"Cadmiums, cobalts, and any high end pigments will define your work."
The metal based pigments are not the only useful quality pigments.
Some synthetic dye pigments can be just as light fast and have other useful properties. For example, the cadmium metal based pigments lose chroma and grey out when white is added, whereas a synthetic pigment will not grey out but stay "hot", making a stronger color. The same applies to blues. Cerulean and cobalt will grey out when tinted, but pthalo or ultramarine will not. So a pthalo or ultramarine gives a stronger chroma blue when tinted with white. This applies regardless of medium (i.e oil, acrylic or water).
And actually, most of the synthetic dye pigments are more "powerful", i.e.have more tinting strength than metal based pigments.
"Do NOT dumb down the color with white. You add white to any color and you desaturate it; make it flat." Not sure what you mean by that... Full strength cobalt/cerulean/pthalo/ultramarine blues will be way too dark and strong of a color to represent a sky without tinting with white, plus the color will need to fade as it reaches the horizon by adding white. Desaturate... Flat... As pointed out above, you may be experiencing this with metal based pigments.
Using violet to darken a color can be a good practice, but that really depends upon the color. Adding violet (or any color) will change the original color... Another technique to darken a color without using black (and without changing the original color) is to add it's chromatic opposite, thus pushing the color towards grey.

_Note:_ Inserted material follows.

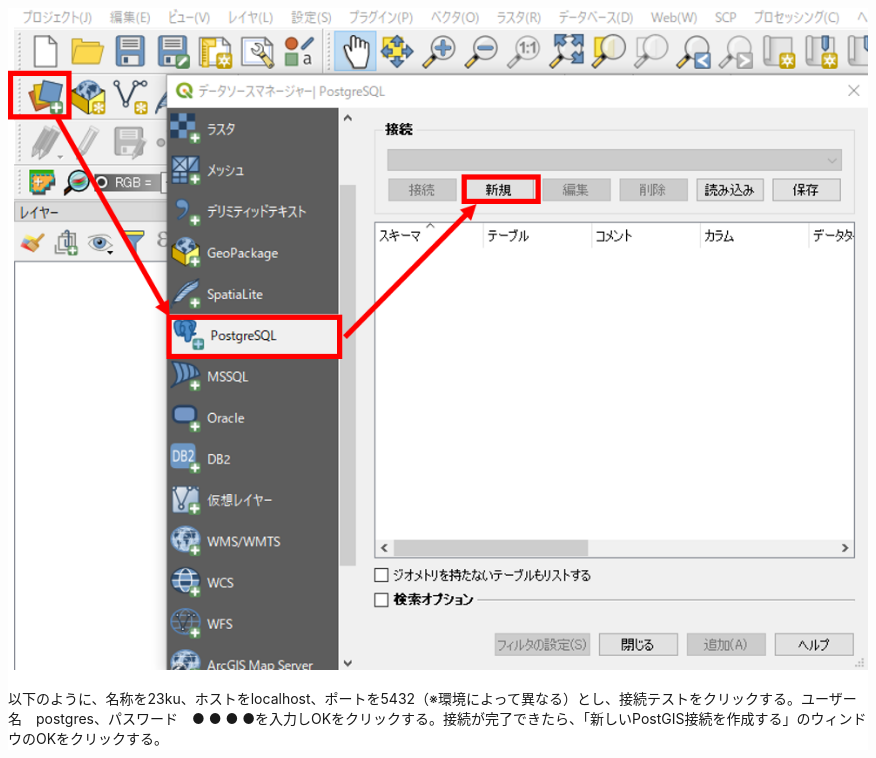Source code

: ![qdb](pic/9pic_22.png)

以下のように、名称を23ku、ホストをlocalhost、ポートを5432（※環境によって異なる）とし、接続テストをクリックする。ユーザー名　postgres、パスワード　● ● ● ●を入力しOKをクリックする。接続が完了できたら、「新しいPostGIS接続を作成する」のウィンドウのOKをクリックする。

I'd suggest reviewing a few books on materials, specifically pigments and their properties.
And lastly... "Try a neutral warm tone and pull your colors up from there?" If you are painting a sky, which is blue/cool, why do you want to start with a warm/yellow base? When blue is painted on top of the warm yellow base the blue color is immediately both pushed towards green and dropped in chroma/color.
I apologize for going way off topic, but I've spent my life studying color and composition, and there is a lot of misinformation in Erik's posts.